Quem acompanhou as discussões da Lei do Petróleo, que regulamenta a quebra do monopólio da Petrobrás, lembra como foi feroz a resistência do PT a sua aprovação, em agosto de 1997. Dez anos depois, o governo do mesmo PT quer mudar a lei para reforçar o monopólio que passou para a União. Está pronto o anteprojeto que amplia as competências da Agência Nacional do Petróleo, Gás Natural e Biocombustíveis (ANP), estendendo seu poder de regulação e fiscalização à produção, comercialização, armazenagem e transporte do etanol.
O projeto contém tantos exageros que pode causar graves prejuízos para a atividade sucroalcooleira e para o País. Em documento que entregaram ao presidente Luiz Inácio Lula da Silva durante sua recente viagem ao México e à América Central, empresários advertem que, se o projeto for aprovado, a primeira conseqüência será a fuga imediata dos investidores estrangeiros que já aplicaram US$ 17 bilhões no setor.
Os autores do projeto basearam-se no artigo 177 da Constituição, ao propor a extensão para o etanol do regime jurídico do petróleo.
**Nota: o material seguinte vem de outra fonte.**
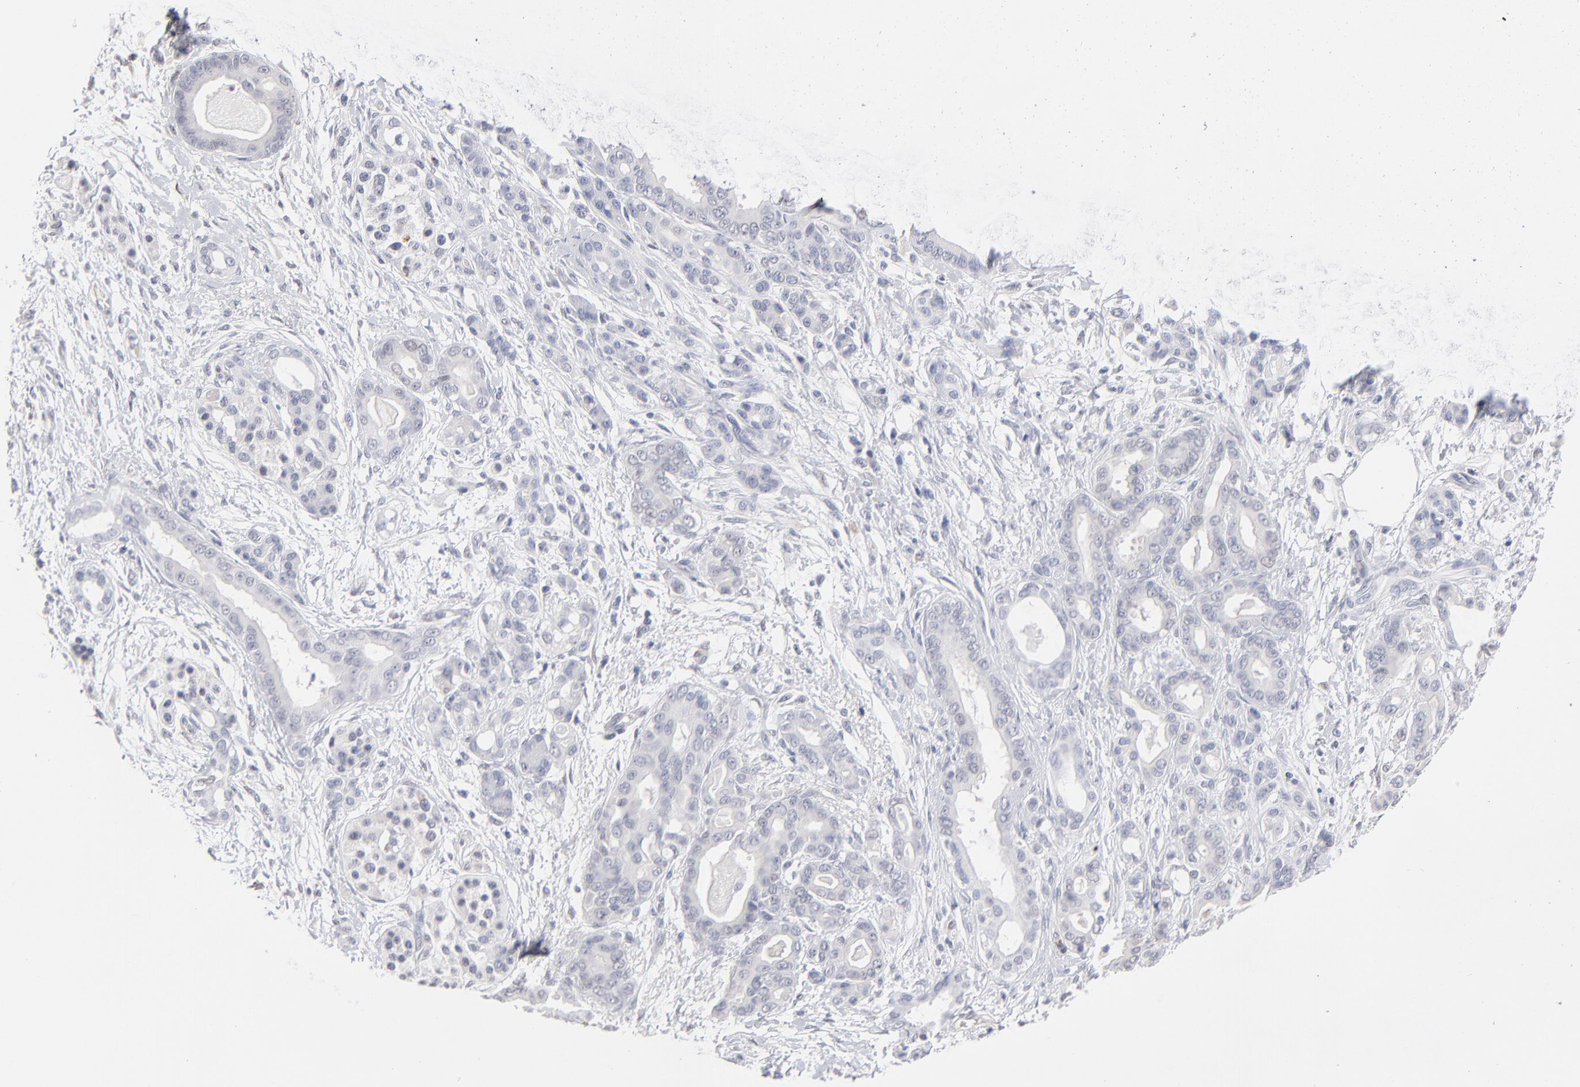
{"staining": {"intensity": "negative", "quantity": "none", "location": "none"}, "tissue": "pancreatic cancer", "cell_type": "Tumor cells", "image_type": "cancer", "snomed": [{"axis": "morphology", "description": "Adenocarcinoma, NOS"}, {"axis": "topography", "description": "Pancreas"}], "caption": "Tumor cells are negative for protein expression in human adenocarcinoma (pancreatic).", "gene": "RBM3", "patient": {"sex": "male", "age": 63}}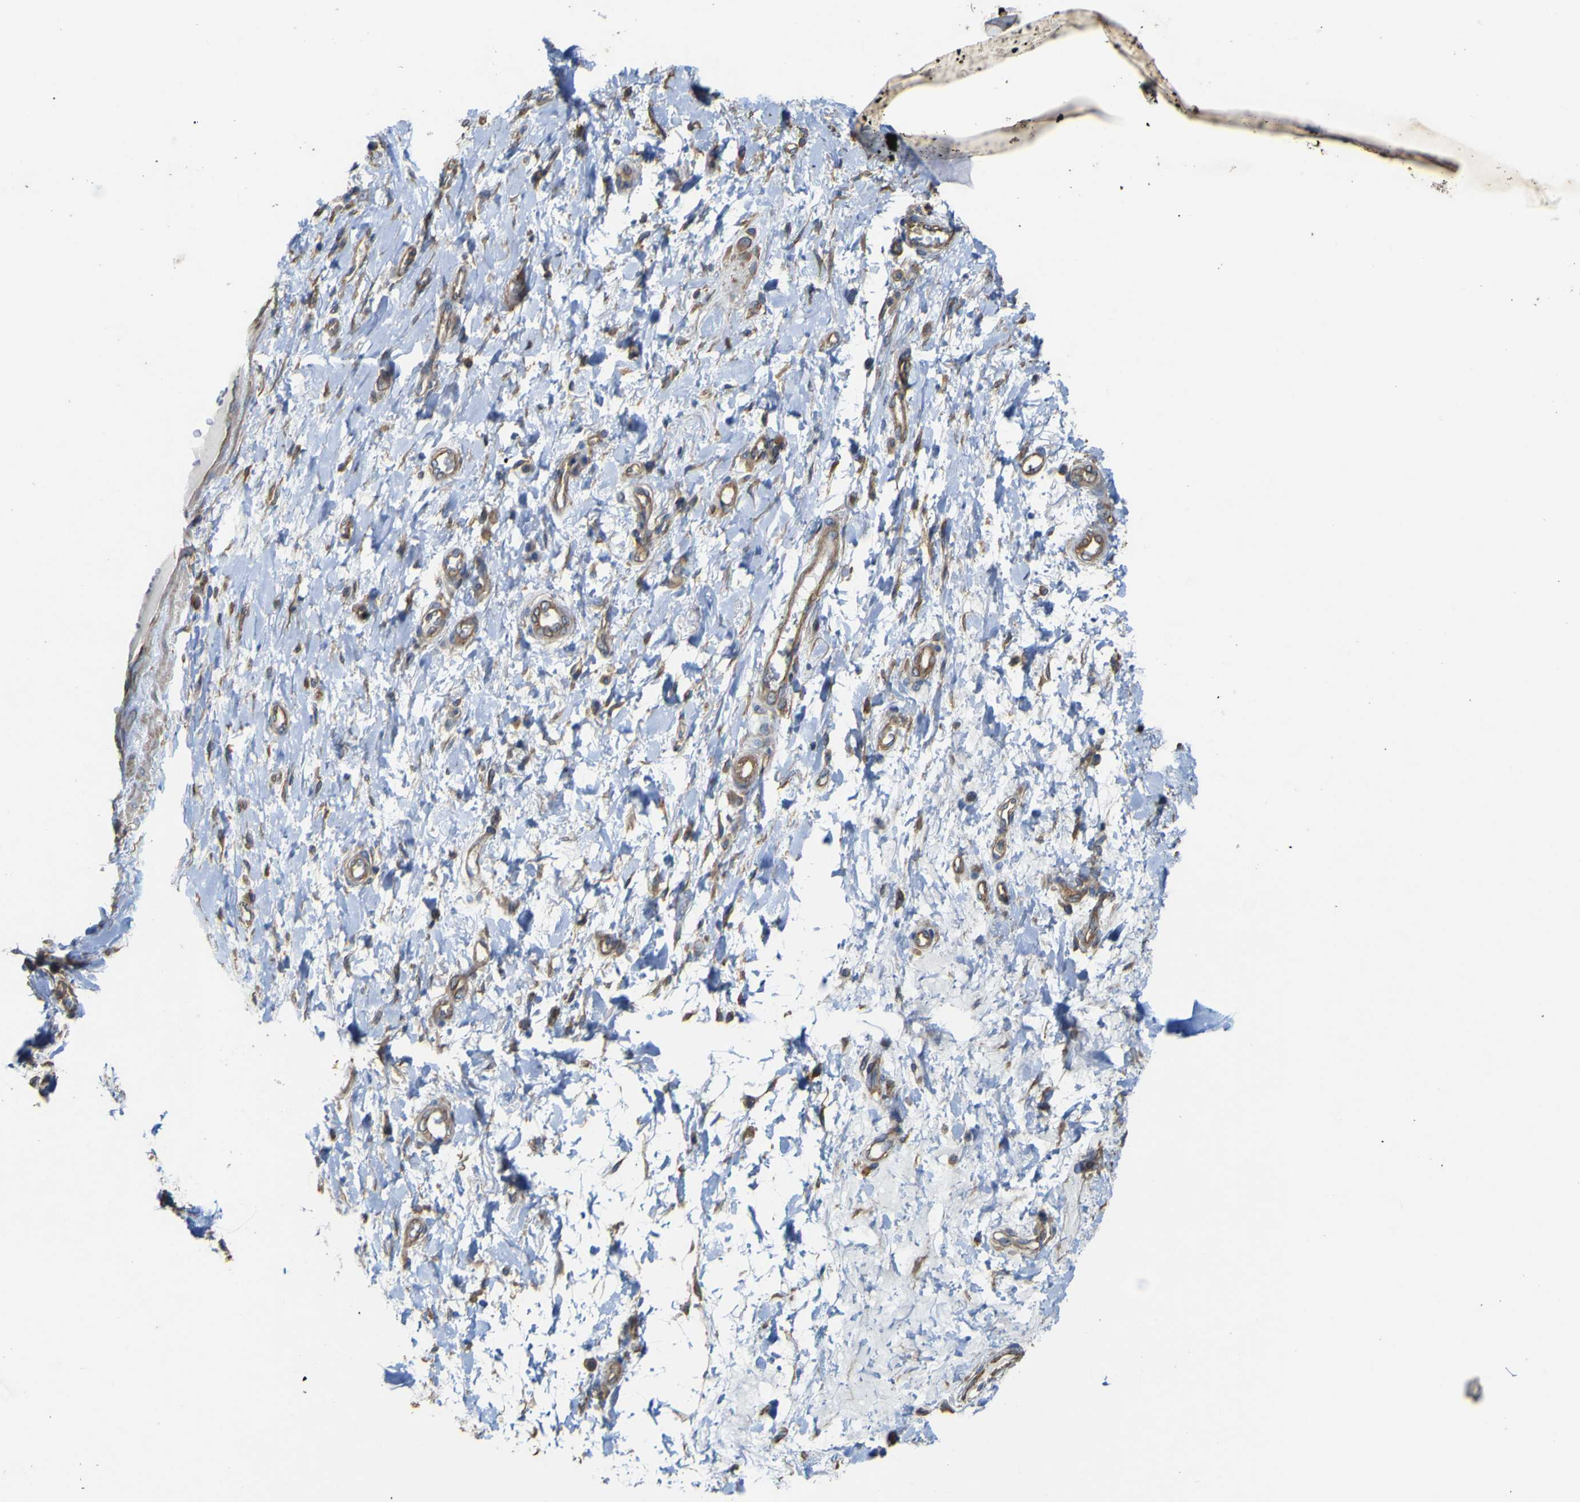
{"staining": {"intensity": "strong", "quantity": ">75%", "location": "cytoplasmic/membranous"}, "tissue": "adipose tissue", "cell_type": "Adipocytes", "image_type": "normal", "snomed": [{"axis": "morphology", "description": "Normal tissue, NOS"}, {"axis": "morphology", "description": "Adenocarcinoma, NOS"}, {"axis": "topography", "description": "Esophagus"}], "caption": "Protein expression analysis of normal adipose tissue shows strong cytoplasmic/membranous expression in approximately >75% of adipocytes. Immunohistochemistry stains the protein of interest in brown and the nuclei are stained blue.", "gene": "TNFSF15", "patient": {"sex": "male", "age": 62}}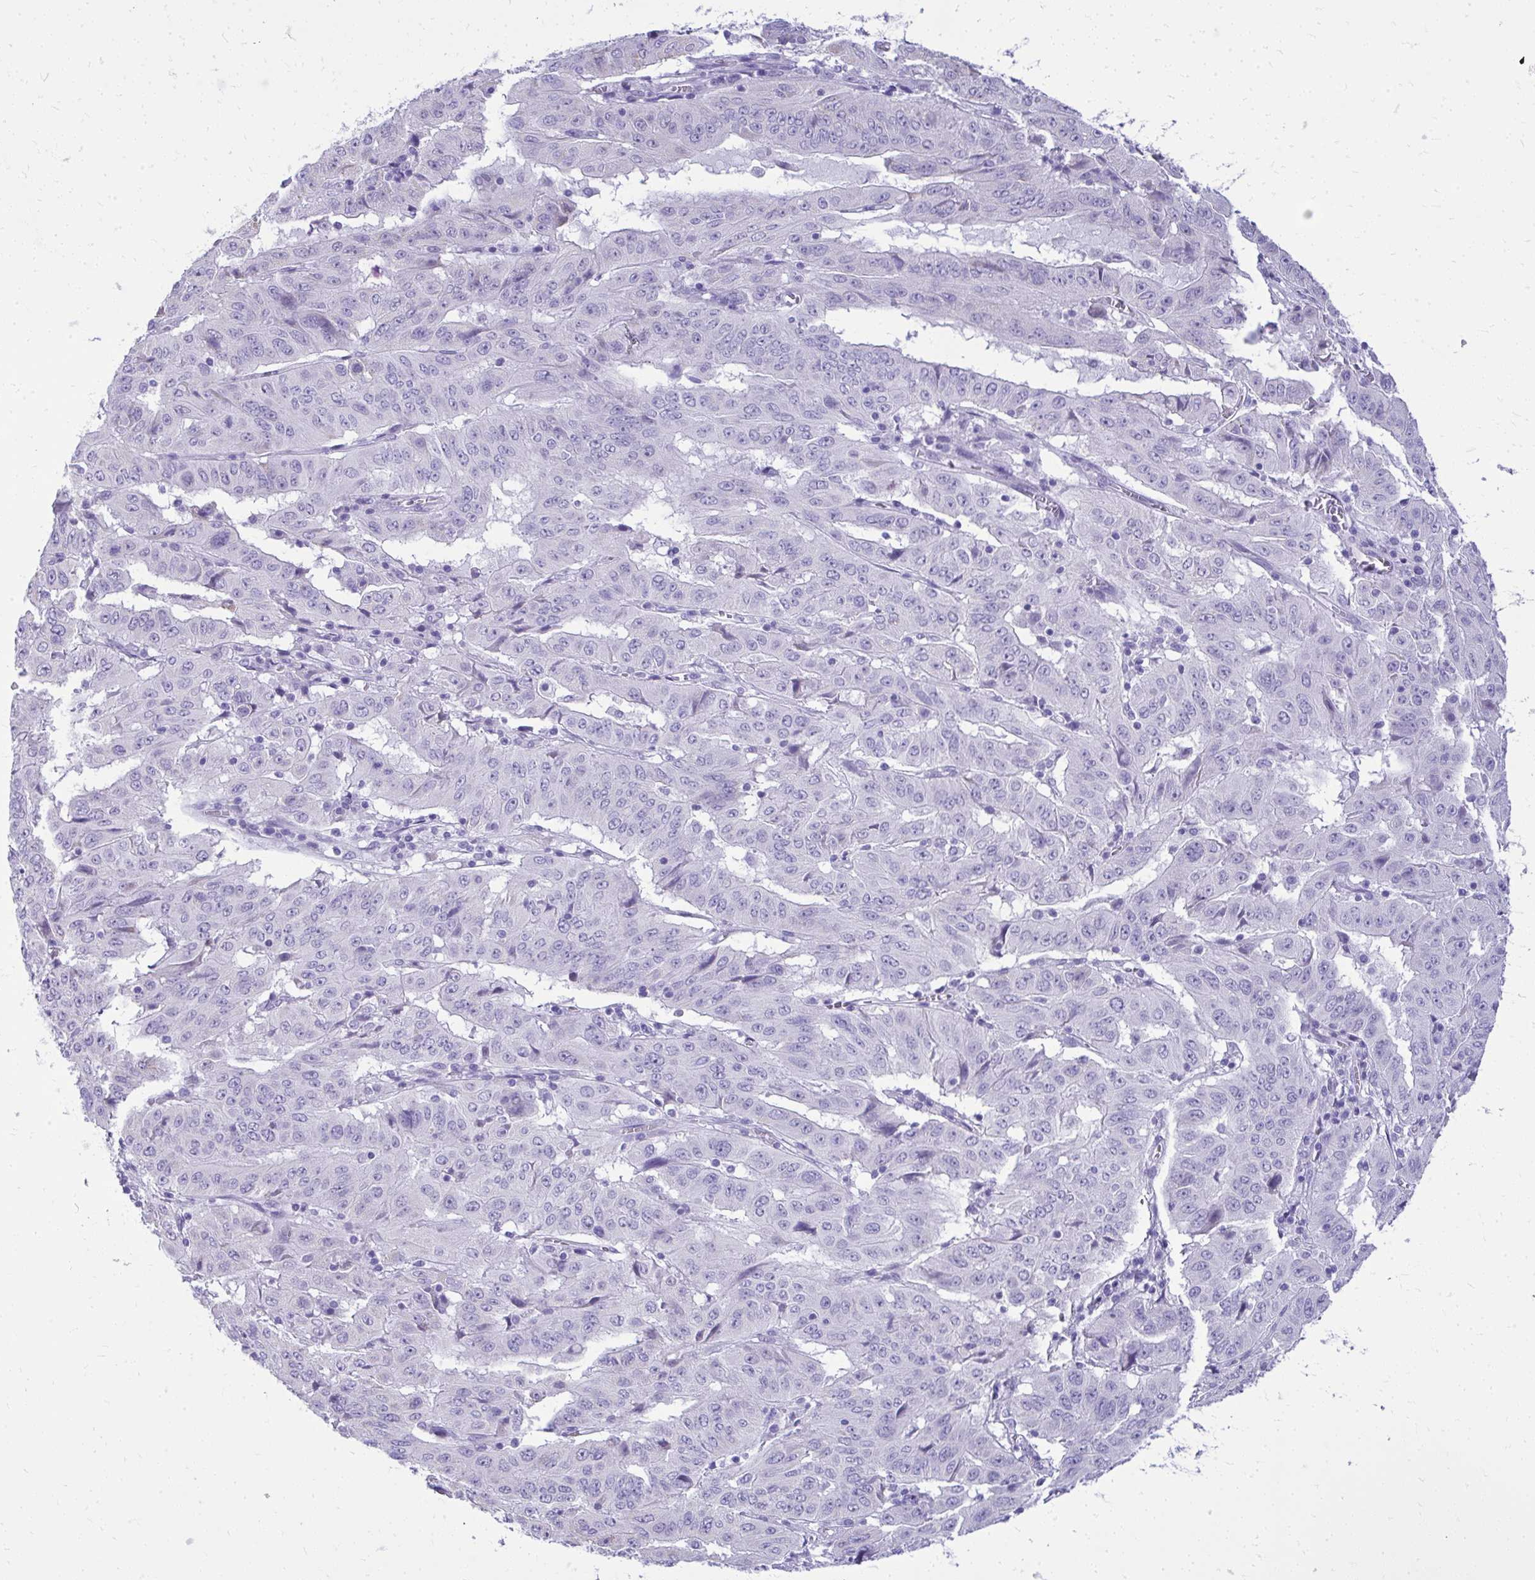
{"staining": {"intensity": "negative", "quantity": "none", "location": "none"}, "tissue": "pancreatic cancer", "cell_type": "Tumor cells", "image_type": "cancer", "snomed": [{"axis": "morphology", "description": "Adenocarcinoma, NOS"}, {"axis": "topography", "description": "Pancreas"}], "caption": "Human pancreatic cancer (adenocarcinoma) stained for a protein using IHC demonstrates no expression in tumor cells.", "gene": "RALYL", "patient": {"sex": "male", "age": 63}}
Esse artigo, porém, é explícito ao limitar o monopólio da União na pesquisa, lavra, refinação, importação e exportação, e no transporte marítimo e por dutos do petróleo, gás natural e outros hidrocarbonetos fluidos. Não faz referência a biocombustíveis. A Lei do Petróleo (Lei nº 9.478, de 6 de agosto de 1997), por sua vez, regulamenta esse artigo da Constituição, razão pela qual não se justifica a extensão de seus dispositivos às atividades ligadas ao etanol.
A Lei do Petróleo se aplica a uma atividade que passou a ser monopólio da União. Mas não pode haver monopólio num mercado em que atuam mais de 300 usinas. O que há e deve continuar a haver é um regime de concorrência, que não pode ser submetido ao controle do monopólio da União como ocorre com a produção e refino do petróleo. Nada justifica a sujeição do mercado de etanol a uma lei intervencionista, como a do Petróleo.
A ampliação das atribuições da ANP - que passaria a fiscalizar também as atividades de produção, importação, exportação, transporte, transferência, armazenagem, estocagem, distribuição, revenda, comercialização, avaliação de conformidade e certificação dos biocombustíveis -, de sua parte, submeteria as empresas a um controle estrito da agência reguladora. Além do excessivo poder conferido à ANP, o projeto aumenta as dificuldades burocráticas para as empresas que atuam na produção de álcool, sujeitas a regulamentações de governos estaduais e municipais, como outras atividades econômicas.
Ao atribuir ao Conselho Nacional de Política Energética (CNPE) competência para propor “a suspensão temporária, total ou parcial, de autorizações para exportação de álcool etílico”, o projeto torna mais difícil a conquista de mercados externos para o produto brasileiro, na qual se baseia o plano do governo de transformar o Brasil num grande centro de produção e exportação de etanol. Além disso, no mercado de commodities, como no de etanol, é o sistema de preços que regula a oferta e a procura.
Há, ainda, no projeto do governo um dispositivo intrigante. Ele acrescenta na definição de “transporte” dada pela Lei do Petróleo a expressão “biocombustíveis”. Desse modo, se aplica ao etanol o artigo da lei segundo o qual constitui monopólio da União seu “transporte, por meio de conduto”. Esse transporte, diz outro artigo da Lei, é regulado e fiscalizado pela União e pode ser feito, por concessão ou autorização, por empresa brasileira. Mais adiante, a mesma lei diz que cabe à ANP autorizar a construção de instalações e a utilização desse transporte. Ocorre que a empresa autorizada é a Petrobrás, que assim deteria o controle sobre todo o transporte de etanol por duto, o que lhe daria enorme poder sobre o setor sucroalcooleiro.
Os produtores de etanol reconhecem que a indústria do álcool precisa de um marco regulatório estável, inclusive com definição de padrões de qualidade e medidas que dêem segurança ao consumidor. Regras claras e duradouras ajudam a criar um ambiente ainda mais favorável para a entrada de grandes investimentos externos. Mas isso não pode ser feito equiparando o etanol ao petróleo e subordinando o setor aos interesses da Petrobrás.